Co-founder of Geomagic, Inventor of Digital Shape Sampling and Processing (DSSP) Software
Master, Computer Science
Photo Credit: College of Business
Made in USA
(Adpated from the College of Business 2006 Summer Newsletter http://business.illinois.edu/publications/ANN/ANN.2006Summer.pdf)
As American industries depart for low wage nations, US business leaders wonder how they can keep factories
here open. One solution would be to pay equally low wages. Other observers think its time to write off
manufacturing and look elsewhere for job growth.
But entrepreneur Ping Fu thinks technology can save industrial America. And she adds the unthinkable: that
globalization may be a “passing phase.”
She has a bird’s-eye view of the technology that may turn the corner for American industries—
a three dimensional
manufacturing process called Digital Shape Sampling and Processing, or DSSP. She commercialized
this technology through Geomagic, the company she co-founded. Earlier this year, Inc. Magazine named Ping
Fu its entrepreneur of the year.
DSSP software allows manufacturers to scan an object with optical beams
and then transmit a three-dimensional image to a computer screen. From
there it can be used to manufacture parts identical to the original or to
quickly scan parts coming off a manufacturing line to make sure they
are true to the original. And it can do these functions cheaply and with a
minimum of human labor. When combined with computer-aided design
and computer-aided manufacturing, American manufacturers will be
able to operate their factories in a digital environment that makes factory
workers extremely productive.
But the critical advantage of DSSP is that it allows manufacturers to
cheaply create custom product - shoes, for example, that can exactly fit
our feet once a DSSP scan is made of them.
Ping Fu grew up in China, but was deported to the US in the early 1980s after
she was exiled by Chinese political authorities. Eventually, she found her
way into computer science and enrolled in a graduate program at Illinois,
where she conceived the idea that led to Geomagic. She refined her vision
with her husband and co-founder, Herbert Edelsbrunner, a young Illinois
faculty member and expert in algorithms and computational geometry.
While at Illinois, where she earned a MS in computer science, she also
teamed up with OSBI Consulting, now called Illinois Business Consulting
(IBC), a student-run program in the College that provides consulting
services to organizations of varying size.

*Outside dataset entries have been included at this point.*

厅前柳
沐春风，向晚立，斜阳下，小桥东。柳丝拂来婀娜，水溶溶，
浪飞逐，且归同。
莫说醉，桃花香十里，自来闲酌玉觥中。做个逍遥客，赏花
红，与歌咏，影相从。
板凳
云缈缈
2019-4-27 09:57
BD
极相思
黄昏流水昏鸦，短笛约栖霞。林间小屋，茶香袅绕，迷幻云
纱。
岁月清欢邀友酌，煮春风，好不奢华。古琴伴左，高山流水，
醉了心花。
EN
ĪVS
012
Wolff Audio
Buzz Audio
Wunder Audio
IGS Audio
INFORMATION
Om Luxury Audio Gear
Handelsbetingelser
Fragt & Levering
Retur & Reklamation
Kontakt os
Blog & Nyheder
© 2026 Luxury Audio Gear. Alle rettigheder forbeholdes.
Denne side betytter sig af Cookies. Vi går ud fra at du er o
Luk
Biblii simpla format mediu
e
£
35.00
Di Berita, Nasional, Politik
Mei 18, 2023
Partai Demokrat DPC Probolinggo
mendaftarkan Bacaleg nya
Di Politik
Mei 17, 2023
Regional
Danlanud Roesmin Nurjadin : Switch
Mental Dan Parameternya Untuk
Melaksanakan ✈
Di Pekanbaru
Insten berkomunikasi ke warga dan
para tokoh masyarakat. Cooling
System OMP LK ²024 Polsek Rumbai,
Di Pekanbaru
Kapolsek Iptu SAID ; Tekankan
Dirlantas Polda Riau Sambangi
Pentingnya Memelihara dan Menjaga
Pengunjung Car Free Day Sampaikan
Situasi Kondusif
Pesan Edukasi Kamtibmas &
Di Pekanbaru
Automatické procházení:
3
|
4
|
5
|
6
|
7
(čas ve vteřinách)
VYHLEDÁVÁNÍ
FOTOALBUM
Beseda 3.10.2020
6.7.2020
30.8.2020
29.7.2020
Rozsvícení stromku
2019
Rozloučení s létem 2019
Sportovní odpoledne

Staffed with MBA students as
well as graduate students from across the Urbana campus, IBC focuses on
projects that emphasize strategy, marketing, and finance.
The composition of IBC and its staffing illustrate one of the strengths of
a multifaceted institution like Illinois, where an entrepreneur or company
can turn to more than one college within the university to help capitalize
on bright ideas. Ping Fu praised the program and its then-director, Paul
Magelli. “Paul was an inspiration. He was always encouraging, he made
many fund-raising connections, and he lined up MBA students to help
“Ingenuity is purported to be a fundamental characteristic of entrepreneurs,”
said Paul Magelli about Fu and Edelsbrunner’s solution of the
complex mathematical problem that is the competitive advantage behind
Geomagic’s success. “That solution lead to her being named Inc’s Entrepreneur
of the Year.”
Today, both China and the US emphasize mass production, but the system
is bound up in layers of expense that balloon the cost of manufactured
goods. As items roll off the assembly lines, they go to warehouses and then
to stores. To encourage sales, billions of dollars are spent on advertising.
Shipping adds additional costs. If a product never sells, the manufacturer
eats all the costs.
In the custom economy, we would order what we want from nearby
manufacturers that would ship the product to us. The costly middle steps
would be eliminated. Some companies already use variations on that theme.
Dell Computer, for example, builds custom computers that customers order
over the Internet, eliminating unsold inventory.
“DSSP technology combines craftsmanship with mass production,” said
Fu. “It allows companies to produce customized products people will love.
It reduces costs because business would not be producing products that
no one wants, and business would not be spending billions of dollars on
advertising, supply chains, and inventory.”
She points out that DSSP can help manufacturing firms make custom-made
products that are cheaper than mass-produced products. For example, if
shoes made in the US cost $10 in labor and the same shoes made in China
costs $2 in labor, the footwear made in China is not necessarily cheaper
once shipping and inventory expenses are included in the final cost.
“In the short term, DSSP is being used in high-value, high-volume industries
such as medical device and aerospace design,” Fu said. “In the long term, this
is the second industrial revolution. We live in a 3D world, and this technology
will fundamentally change the way we make, market, and use products.”